**Data for this task**
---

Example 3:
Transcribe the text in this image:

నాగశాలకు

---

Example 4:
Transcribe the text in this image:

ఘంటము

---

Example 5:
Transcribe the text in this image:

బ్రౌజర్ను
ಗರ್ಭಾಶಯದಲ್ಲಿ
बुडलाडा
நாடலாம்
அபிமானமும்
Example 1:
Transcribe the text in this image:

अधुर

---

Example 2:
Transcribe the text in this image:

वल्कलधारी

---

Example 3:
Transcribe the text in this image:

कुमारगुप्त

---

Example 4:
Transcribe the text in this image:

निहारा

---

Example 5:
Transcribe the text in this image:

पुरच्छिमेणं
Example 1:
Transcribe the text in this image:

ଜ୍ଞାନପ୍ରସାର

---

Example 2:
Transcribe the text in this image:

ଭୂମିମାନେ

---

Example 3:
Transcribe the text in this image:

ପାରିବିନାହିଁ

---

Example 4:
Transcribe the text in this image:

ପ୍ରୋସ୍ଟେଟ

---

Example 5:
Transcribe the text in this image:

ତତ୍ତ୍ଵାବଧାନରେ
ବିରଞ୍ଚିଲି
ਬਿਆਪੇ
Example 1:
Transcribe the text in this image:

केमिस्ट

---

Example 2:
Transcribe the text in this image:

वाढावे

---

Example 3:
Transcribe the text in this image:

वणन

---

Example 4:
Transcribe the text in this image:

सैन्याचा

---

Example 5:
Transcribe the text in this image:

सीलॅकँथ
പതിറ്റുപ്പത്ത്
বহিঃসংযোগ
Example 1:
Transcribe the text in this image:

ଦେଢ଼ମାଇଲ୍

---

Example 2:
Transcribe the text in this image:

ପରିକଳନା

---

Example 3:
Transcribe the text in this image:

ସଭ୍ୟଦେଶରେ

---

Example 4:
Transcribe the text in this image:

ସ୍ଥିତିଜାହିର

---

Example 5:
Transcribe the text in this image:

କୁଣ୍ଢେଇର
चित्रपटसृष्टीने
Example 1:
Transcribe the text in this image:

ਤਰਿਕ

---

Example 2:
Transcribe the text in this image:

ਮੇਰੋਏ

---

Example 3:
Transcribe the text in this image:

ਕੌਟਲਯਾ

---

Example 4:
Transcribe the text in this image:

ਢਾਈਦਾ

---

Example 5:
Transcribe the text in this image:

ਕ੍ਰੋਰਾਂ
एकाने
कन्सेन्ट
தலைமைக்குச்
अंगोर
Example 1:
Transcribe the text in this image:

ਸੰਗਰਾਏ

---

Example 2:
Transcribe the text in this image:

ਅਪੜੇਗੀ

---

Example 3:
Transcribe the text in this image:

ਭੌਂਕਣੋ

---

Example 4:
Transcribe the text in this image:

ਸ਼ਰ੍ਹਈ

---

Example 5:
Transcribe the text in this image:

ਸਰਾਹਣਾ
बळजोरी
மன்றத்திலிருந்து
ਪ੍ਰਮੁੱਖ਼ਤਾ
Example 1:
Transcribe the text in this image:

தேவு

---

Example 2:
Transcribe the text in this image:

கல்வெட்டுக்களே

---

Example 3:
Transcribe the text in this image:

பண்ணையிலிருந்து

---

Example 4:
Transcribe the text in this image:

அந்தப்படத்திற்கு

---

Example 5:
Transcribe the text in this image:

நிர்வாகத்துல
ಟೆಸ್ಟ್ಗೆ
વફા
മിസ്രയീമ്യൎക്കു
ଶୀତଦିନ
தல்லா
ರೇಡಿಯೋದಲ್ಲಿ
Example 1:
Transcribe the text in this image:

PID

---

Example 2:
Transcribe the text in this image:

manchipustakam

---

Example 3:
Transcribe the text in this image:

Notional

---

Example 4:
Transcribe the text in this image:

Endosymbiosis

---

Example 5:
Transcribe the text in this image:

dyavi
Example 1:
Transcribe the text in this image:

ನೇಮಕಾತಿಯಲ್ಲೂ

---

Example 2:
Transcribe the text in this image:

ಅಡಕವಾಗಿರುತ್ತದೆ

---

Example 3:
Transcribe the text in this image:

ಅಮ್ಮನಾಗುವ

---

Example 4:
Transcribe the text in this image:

**To do**
Transcribe every line above, character for character.

**Answer to the exercise**
---

Example 3:
Transcribe the text in this image:

నాగశాలకు

---

Example 4:
Transcribe the text in this image:

ఘంటము

---

Example 5:
Transcribe the text in this image:

బ్రౌజర్ను
ಗರ್ಭಾಶಯದಲ್ಲಿ
बुडलाडा
நாடலாம்
அபிமானமும்
Example 1:
Transcribe the text in this image:

अधुर

---

Example 2:
Transcribe the text in this image:

वल्कलधारी

---

Example 3:
Transcribe the text in this image:

कुमारगुप्त

---

Example 4:
Transcribe the text in this image:

निहारा

---

Example 5:
Transcribe the text in this image:

पुरच्छिमेणं
Example 1:
Transcribe the text in this image:

ଜ୍ଞାନପ୍ରସାର

---

Example 2:
Transcribe the text in this image:

ଭୂମିମାନେ

---

Example 3:
Transcribe the text in this image:

ପାରିବିନାହିଁ

---

Example 4:
Transcribe the text in this image:

ପ୍ରୋସ୍ଟେଟ

---

Example 5:
Transcribe the text in this image:

ତତ୍ତ୍ଵାବଧାନରେ
ବିରଞ୍ଚିଲି
ਬਿਆਪੇ
Example 1:
Transcribe the text in this image:

केमिस्ट

---

Example 2:
Transcribe the text in this image:

वाढावे

---

Example 3:
Transcribe the text in this image:

वणन

---

Example 4:
Transcribe the text in this image:

सैन्याचा

---

Example 5:
Transcribe the text in this image:

सीलॅकँथ
പതിറ്റുപ്പത്ത്
বহিঃসংযোগ
Example 1:
Transcribe the text in this image:

ଦେଢ଼ମାଇଲ୍

---

Example 2:
Transcribe the text in this image:

ପରିକଳନା

---

Example 3:
Transcribe the text in this image:

ସଭ୍ୟଦେଶରେ

---

Example 4:
Transcribe the text in this image:

ସ୍ଥିତିଜାହିର

---

Example 5:
Transcribe the text in this image:

କୁଣ୍ଢେଇର
चित्रपटसृष्टीने
Example 1:
Transcribe the text in this image:

ਤਰਿਕ

---

Example 2:
Transcribe the text in this image:

ਮੇਰੋਏ

---

Example 3:
Transcribe the text in this image:

ਕੌਟਲਯਾ

---

Example 4:
Transcribe the text in this image:

ਢਾਈਦਾ

---

Example 5:
Transcribe the text in this image:

ਕ੍ਰੋਰਾਂ
एकाने
कन्सेन्ट
தலைமைக்குச்
अंगोर
Example 1:
Transcribe the text in this image:

ਸੰਗਰਾਏ

---

Example 2:
Transcribe the text in this image:

ਅਪੜੇਗੀ

---

Example 3:
Transcribe the text in this image:

ਭੌਂਕਣੋ

---

Example 4:
Transcribe the text in this image:

ਸ਼ਰ੍ਹਈ

---

Example 5:
Transcribe the text in this image:

ਸਰਾਹਣਾ
बळजोरी
மன்றத்திலிருந்து
ਪ੍ਰਮੁੱਖ਼ਤਾ
Example 1:
Transcribe the text in this image:

தேவு

---

Example 2:
Transcribe the text in this image:

கல்வெட்டுக்களே

---

Example 3:
Transcribe the text in this image:

பண்ணையிலிருந்து

---

Example 4:
Transcribe the text in this image:

அந்தப்படத்திற்கு

---

Example 5:
Transcribe the text in this image:

நிர்வாகத்துல
ಟೆಸ್ಟ್ಗೆ
વફા
മിസ്രയീമ്യൎക്കു
ଶୀତଦିନ
தல்லா
ರೇಡಿಯೋದಲ್ಲಿ
Example 1:
Transcribe the text in this image:

PID

---

Example 2:
Transcribe the text in this image:

manchipustakam

---

Example 3:
Transcribe the text in this image:

Notional

---

Example 4:
Transcribe the text in this image:

Endosymbiosis

---

Example 5:
Transcribe the text in this image:

dyavi
Example 1:
Transcribe the text in this image:

ನೇಮಕಾತಿಯಲ್ಲೂ

---

Example 2:
Transcribe the text in this image:

ಅಡಕವಾಗಿರುತ್ತದೆ

---

Example 3:
Transcribe the text in this image:

ಅಮ್ಮನಾಗುವ

---

Example 4:
Transcribe the text in this image:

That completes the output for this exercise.